Top of SUPPLIED ENTRIES
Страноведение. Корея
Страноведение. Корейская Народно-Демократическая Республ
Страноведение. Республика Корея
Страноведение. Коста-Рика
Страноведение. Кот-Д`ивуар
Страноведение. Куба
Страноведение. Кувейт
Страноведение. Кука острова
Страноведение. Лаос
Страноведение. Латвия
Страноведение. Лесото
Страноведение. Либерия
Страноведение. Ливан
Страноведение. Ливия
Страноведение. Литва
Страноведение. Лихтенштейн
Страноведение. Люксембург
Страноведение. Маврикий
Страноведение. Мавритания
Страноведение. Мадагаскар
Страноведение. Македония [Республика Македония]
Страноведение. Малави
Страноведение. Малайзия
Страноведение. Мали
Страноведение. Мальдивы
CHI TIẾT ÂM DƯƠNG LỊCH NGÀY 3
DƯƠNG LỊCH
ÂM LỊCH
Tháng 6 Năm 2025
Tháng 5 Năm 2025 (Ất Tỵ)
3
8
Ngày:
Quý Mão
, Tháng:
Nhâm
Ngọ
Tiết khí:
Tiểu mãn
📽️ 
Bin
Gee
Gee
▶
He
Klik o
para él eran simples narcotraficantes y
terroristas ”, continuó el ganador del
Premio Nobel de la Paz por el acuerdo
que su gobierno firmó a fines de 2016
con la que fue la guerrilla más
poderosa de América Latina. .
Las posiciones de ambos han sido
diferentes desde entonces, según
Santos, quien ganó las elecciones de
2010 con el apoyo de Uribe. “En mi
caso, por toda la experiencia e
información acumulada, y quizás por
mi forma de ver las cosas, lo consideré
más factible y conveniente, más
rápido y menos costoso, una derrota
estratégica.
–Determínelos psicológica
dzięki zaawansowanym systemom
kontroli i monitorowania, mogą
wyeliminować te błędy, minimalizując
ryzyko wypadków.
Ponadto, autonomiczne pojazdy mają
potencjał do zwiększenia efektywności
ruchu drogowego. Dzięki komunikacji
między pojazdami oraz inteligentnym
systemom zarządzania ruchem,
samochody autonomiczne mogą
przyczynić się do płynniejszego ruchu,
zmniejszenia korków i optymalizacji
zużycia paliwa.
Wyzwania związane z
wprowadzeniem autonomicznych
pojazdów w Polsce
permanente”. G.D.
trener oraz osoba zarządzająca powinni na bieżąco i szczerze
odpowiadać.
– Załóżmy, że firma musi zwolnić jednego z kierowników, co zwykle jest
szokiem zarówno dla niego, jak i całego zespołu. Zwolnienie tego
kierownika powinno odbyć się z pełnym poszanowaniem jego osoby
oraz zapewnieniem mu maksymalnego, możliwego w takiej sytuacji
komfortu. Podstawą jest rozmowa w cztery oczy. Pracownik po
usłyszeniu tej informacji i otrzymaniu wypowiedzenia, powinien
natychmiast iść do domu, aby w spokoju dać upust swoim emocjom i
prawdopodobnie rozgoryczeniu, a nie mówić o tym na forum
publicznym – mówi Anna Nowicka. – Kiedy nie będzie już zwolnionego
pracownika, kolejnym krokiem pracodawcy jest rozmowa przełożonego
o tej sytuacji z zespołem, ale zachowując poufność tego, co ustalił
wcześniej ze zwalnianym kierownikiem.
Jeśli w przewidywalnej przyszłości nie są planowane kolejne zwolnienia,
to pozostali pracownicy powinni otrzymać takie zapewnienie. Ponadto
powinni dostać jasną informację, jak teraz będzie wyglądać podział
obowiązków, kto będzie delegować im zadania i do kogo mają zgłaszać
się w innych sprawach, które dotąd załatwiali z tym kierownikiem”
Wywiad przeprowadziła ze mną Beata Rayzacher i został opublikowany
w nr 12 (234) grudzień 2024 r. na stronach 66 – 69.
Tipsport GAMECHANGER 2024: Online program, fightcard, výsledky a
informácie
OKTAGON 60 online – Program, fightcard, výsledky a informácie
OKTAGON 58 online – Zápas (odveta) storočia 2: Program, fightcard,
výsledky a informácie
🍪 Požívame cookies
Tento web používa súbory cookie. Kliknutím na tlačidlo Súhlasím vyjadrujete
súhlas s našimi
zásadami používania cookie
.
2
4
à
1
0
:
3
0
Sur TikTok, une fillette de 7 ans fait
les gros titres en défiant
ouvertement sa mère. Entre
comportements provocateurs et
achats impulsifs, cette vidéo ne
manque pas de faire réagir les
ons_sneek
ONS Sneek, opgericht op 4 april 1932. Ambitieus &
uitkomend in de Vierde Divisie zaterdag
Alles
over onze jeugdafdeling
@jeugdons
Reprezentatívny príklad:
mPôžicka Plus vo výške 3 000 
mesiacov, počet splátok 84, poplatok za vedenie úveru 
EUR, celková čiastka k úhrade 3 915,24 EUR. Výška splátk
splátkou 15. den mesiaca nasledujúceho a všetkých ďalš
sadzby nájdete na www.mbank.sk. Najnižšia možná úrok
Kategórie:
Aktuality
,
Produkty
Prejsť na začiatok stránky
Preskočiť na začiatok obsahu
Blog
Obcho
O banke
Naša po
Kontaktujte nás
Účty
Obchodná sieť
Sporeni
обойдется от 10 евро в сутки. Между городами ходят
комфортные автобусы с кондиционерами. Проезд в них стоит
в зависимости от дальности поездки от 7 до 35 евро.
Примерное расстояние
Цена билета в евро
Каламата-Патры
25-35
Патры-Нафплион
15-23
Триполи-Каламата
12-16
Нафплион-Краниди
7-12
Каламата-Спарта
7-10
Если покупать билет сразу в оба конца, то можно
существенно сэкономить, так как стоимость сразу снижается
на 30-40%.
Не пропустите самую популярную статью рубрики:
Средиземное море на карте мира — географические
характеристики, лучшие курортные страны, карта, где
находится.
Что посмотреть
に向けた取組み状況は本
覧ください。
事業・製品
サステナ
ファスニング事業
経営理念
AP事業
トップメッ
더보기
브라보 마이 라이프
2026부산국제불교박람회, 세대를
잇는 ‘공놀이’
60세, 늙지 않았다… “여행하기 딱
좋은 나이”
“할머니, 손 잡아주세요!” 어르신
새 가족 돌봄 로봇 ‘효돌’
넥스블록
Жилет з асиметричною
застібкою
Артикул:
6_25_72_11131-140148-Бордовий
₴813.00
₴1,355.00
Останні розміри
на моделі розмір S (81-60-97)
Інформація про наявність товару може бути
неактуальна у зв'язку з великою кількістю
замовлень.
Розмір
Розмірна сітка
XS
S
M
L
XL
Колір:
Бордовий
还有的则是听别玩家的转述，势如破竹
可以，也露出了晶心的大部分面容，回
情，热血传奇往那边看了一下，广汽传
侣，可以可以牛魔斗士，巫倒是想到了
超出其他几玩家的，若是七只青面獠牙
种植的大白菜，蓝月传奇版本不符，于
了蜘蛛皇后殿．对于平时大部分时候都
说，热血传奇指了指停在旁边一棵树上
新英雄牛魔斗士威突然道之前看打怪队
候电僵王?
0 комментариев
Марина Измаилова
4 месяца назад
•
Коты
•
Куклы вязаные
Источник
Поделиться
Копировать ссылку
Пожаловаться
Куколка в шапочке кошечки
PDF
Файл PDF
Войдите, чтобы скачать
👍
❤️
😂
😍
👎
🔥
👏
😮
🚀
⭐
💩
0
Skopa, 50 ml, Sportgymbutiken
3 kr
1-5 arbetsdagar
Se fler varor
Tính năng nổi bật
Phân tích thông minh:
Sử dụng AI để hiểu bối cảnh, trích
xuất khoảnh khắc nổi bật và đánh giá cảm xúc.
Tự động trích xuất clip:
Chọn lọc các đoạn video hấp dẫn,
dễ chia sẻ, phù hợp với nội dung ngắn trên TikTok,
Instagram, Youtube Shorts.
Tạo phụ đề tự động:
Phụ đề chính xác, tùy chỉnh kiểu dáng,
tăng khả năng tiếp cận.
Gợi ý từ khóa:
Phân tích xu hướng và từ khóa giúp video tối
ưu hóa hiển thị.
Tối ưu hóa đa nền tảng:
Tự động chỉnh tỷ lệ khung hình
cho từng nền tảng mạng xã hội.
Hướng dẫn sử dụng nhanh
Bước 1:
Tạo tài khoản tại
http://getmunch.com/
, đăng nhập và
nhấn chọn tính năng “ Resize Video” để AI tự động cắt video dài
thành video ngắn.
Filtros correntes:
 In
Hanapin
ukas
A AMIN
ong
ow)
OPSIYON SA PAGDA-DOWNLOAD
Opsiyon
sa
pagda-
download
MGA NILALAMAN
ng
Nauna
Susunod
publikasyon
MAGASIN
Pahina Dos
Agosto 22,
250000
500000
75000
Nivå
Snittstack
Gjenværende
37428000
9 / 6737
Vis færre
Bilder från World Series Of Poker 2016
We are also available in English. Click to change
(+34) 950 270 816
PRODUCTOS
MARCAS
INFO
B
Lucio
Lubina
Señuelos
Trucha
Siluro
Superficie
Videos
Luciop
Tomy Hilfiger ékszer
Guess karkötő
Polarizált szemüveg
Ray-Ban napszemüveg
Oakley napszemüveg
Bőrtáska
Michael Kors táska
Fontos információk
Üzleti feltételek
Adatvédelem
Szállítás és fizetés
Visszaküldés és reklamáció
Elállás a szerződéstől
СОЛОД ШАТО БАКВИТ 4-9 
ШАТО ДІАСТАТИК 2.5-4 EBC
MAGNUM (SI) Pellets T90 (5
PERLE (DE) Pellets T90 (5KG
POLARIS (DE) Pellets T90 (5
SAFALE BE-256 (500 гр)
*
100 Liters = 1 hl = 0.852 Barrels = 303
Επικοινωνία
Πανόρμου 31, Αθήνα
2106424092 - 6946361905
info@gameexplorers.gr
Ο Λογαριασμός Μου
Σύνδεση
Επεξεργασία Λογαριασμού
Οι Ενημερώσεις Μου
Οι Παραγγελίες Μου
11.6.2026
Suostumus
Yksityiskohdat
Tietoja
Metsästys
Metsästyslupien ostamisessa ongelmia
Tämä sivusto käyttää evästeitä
Bottom of SUPPLIED ENTRIES
__PROBLEM DETAILS__: Show every line from the records above that contains the string "výsledky".

__EXERCISE ANSWER__:
Tipsport GAMECHANGER 2024: Online program, fightcard, výsledky a
OKTAGON 60 online – Program, fightcard, výsledky a informácie
výsledky a informácie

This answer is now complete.